I began working with machine embroidery when I rediscovered hand embroidered linen and realized how easy it was for me to digitize monograms after so many years working as a technical drafter using AutoCAD. I also missed being surrounded by really well made linen.
I have researched digitizing software, design books, vintage monogrammed linen and slowly trained myself on how to properly digitize beautiful monograms so that when embroidered, they would almost look like they were hand embroidered. My inspiration was and always will be traditional embroidery. I was raised in Transylvania, Romania. A country with a long tradition in hand embroidery. A machine will never replace hand embroidery but with attention to detail, it can be accomplished.

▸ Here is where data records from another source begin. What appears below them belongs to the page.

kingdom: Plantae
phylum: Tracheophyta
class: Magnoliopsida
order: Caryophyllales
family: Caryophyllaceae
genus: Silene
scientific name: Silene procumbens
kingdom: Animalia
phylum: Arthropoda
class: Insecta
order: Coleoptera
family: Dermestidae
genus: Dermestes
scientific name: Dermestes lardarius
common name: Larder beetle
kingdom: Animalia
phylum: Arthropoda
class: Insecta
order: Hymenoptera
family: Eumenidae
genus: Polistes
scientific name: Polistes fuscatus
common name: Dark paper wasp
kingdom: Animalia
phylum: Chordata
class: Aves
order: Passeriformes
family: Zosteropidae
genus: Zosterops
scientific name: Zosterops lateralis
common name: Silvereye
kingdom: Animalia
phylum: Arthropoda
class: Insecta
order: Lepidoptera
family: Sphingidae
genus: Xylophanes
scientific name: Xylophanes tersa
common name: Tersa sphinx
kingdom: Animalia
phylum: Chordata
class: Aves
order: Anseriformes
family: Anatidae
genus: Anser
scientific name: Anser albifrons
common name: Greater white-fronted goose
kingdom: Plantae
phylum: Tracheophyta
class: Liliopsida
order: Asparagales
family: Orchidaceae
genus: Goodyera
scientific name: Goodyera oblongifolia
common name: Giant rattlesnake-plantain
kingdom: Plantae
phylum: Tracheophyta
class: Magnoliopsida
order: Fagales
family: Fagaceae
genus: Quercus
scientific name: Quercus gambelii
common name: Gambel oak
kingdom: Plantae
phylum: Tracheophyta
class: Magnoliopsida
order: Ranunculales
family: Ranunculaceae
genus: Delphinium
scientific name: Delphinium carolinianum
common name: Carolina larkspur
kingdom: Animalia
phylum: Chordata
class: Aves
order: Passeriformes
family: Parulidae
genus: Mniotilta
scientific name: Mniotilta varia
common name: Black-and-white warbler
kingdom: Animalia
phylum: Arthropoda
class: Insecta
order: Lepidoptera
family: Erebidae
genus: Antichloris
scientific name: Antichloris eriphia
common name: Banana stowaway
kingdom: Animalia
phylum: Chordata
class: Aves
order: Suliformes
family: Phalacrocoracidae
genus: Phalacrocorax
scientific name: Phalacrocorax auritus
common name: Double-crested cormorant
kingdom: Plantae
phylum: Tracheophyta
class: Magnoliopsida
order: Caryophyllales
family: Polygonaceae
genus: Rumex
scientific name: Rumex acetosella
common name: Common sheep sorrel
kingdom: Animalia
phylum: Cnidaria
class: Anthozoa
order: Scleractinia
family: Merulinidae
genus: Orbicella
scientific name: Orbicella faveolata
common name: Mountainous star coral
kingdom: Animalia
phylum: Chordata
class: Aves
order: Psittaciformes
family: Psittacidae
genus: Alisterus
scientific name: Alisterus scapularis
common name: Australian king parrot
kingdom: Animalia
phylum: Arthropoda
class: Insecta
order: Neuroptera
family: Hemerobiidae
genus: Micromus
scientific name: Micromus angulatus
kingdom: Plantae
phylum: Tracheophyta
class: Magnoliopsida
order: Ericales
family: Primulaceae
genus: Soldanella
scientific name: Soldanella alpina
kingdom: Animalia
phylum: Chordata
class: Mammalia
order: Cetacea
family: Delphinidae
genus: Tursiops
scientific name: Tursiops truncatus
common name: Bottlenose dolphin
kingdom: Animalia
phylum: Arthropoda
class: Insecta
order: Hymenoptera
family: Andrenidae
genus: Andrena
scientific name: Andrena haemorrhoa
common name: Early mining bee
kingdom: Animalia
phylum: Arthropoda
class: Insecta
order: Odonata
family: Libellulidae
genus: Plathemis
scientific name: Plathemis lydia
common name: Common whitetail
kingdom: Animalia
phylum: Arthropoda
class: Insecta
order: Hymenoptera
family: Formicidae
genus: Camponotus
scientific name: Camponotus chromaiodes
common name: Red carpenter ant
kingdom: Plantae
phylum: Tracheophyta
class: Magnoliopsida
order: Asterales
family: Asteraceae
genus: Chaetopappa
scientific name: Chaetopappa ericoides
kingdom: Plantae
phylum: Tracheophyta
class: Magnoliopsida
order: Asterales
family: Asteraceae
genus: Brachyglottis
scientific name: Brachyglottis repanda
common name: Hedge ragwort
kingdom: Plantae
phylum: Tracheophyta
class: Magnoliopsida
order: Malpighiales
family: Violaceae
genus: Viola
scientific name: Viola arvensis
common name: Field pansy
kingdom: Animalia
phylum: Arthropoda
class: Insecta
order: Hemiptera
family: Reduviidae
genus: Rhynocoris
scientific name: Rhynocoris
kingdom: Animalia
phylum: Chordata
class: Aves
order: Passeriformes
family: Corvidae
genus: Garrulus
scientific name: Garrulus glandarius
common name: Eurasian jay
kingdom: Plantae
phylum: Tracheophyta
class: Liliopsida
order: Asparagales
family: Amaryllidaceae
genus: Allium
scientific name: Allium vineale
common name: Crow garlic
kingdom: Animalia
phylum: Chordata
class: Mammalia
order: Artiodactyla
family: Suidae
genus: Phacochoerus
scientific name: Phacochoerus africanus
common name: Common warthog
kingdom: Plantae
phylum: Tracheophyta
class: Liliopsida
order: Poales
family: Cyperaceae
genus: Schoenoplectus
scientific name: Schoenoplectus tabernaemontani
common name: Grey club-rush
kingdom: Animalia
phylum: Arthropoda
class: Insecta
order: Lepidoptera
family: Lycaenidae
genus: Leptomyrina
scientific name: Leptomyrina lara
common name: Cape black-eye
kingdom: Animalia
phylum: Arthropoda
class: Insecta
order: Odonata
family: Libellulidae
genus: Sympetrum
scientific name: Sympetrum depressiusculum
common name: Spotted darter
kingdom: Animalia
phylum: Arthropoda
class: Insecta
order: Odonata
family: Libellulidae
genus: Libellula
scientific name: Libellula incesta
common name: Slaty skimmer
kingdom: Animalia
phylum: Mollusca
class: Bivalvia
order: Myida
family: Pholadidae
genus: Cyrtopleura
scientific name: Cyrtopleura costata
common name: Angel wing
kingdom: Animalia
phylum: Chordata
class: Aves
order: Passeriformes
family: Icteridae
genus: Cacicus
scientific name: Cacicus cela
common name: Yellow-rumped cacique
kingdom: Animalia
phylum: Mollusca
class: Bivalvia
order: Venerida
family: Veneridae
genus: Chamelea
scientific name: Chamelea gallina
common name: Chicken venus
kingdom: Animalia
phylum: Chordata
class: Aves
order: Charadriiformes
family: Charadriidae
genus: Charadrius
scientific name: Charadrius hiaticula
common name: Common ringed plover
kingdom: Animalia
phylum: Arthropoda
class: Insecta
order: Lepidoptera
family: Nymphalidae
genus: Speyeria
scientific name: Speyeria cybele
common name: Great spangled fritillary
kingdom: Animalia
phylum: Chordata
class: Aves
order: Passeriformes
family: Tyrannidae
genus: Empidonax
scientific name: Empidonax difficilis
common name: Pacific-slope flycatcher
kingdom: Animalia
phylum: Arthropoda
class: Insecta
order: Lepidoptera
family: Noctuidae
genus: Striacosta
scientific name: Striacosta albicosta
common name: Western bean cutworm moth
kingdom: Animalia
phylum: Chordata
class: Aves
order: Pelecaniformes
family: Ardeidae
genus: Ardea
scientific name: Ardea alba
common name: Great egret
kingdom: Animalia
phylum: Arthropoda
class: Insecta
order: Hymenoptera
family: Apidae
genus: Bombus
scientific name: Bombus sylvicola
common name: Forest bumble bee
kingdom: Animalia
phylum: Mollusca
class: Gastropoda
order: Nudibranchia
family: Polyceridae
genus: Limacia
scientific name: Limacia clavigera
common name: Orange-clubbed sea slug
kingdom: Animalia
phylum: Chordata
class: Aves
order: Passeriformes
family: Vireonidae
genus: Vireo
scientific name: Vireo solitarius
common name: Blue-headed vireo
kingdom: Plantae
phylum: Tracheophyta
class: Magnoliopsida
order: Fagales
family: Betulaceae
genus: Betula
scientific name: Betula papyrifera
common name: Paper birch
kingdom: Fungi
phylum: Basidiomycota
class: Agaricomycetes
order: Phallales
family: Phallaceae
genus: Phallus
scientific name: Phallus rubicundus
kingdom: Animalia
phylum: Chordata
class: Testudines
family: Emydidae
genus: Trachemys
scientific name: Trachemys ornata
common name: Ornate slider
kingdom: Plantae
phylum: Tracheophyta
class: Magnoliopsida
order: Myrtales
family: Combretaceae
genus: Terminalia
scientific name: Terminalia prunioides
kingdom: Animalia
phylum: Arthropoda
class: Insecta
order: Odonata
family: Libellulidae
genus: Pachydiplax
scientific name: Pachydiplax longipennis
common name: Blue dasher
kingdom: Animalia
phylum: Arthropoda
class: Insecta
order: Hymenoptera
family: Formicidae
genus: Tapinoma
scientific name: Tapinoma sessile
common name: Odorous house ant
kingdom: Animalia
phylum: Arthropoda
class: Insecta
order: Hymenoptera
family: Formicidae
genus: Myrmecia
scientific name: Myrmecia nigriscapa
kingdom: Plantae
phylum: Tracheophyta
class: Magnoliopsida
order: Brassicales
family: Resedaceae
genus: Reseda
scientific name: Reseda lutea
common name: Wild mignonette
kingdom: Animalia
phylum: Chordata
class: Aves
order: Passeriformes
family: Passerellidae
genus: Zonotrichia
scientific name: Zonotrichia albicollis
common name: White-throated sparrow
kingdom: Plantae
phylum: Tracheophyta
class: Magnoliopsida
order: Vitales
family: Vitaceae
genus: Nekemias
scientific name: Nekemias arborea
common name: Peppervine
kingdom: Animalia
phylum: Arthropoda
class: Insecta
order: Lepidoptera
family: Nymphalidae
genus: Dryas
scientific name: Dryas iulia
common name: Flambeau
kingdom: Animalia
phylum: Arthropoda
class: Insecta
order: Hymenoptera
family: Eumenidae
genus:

In 2008 I went to New York for a Home Gift Show hoping to find vendors with suitable linen for monogramming. Instead, I made an appointment with famous monogram designer, Carol Brackenridge with Monogram Inc. I spent two unforgettable hours with her going over hand embroidered linen, old books and sketches that she collected over the years. I was over the moon! We clicked and we worked together ever since. Up until she died, in 2014. Carol was a talented monogram designer, but most of all, she was clever. We collaborated on so many designs. She would show me how to make a letter stand out, I would have to figure out how to accomplish this through stitches.
Designs are now available everywhere, books have been digitized, designs shared and the resources are unlimited. Threads, fabrics, supplies and even finished linen are all readily available for embroidery. Which is why I now offer a line of table linen made completely by hand. Panels are cut on the grain, folded and sewn to perfection. Mitered corners and trim added with care so that when washed, the finished linen will keep their shape. Monogramming dinner napkins is probably my favorite part of the process. It completes the dinner napkin and it creates a fun conversation at the dinner table, especially when the monogram is special.
One more thing: I'm not re-inventing the wheel, table linen have been made for centuries and many methods have been perfected and improved over time. Fabric designers come up with new prints every day. My goal is to make good linen, the kind you do not throw away after one use.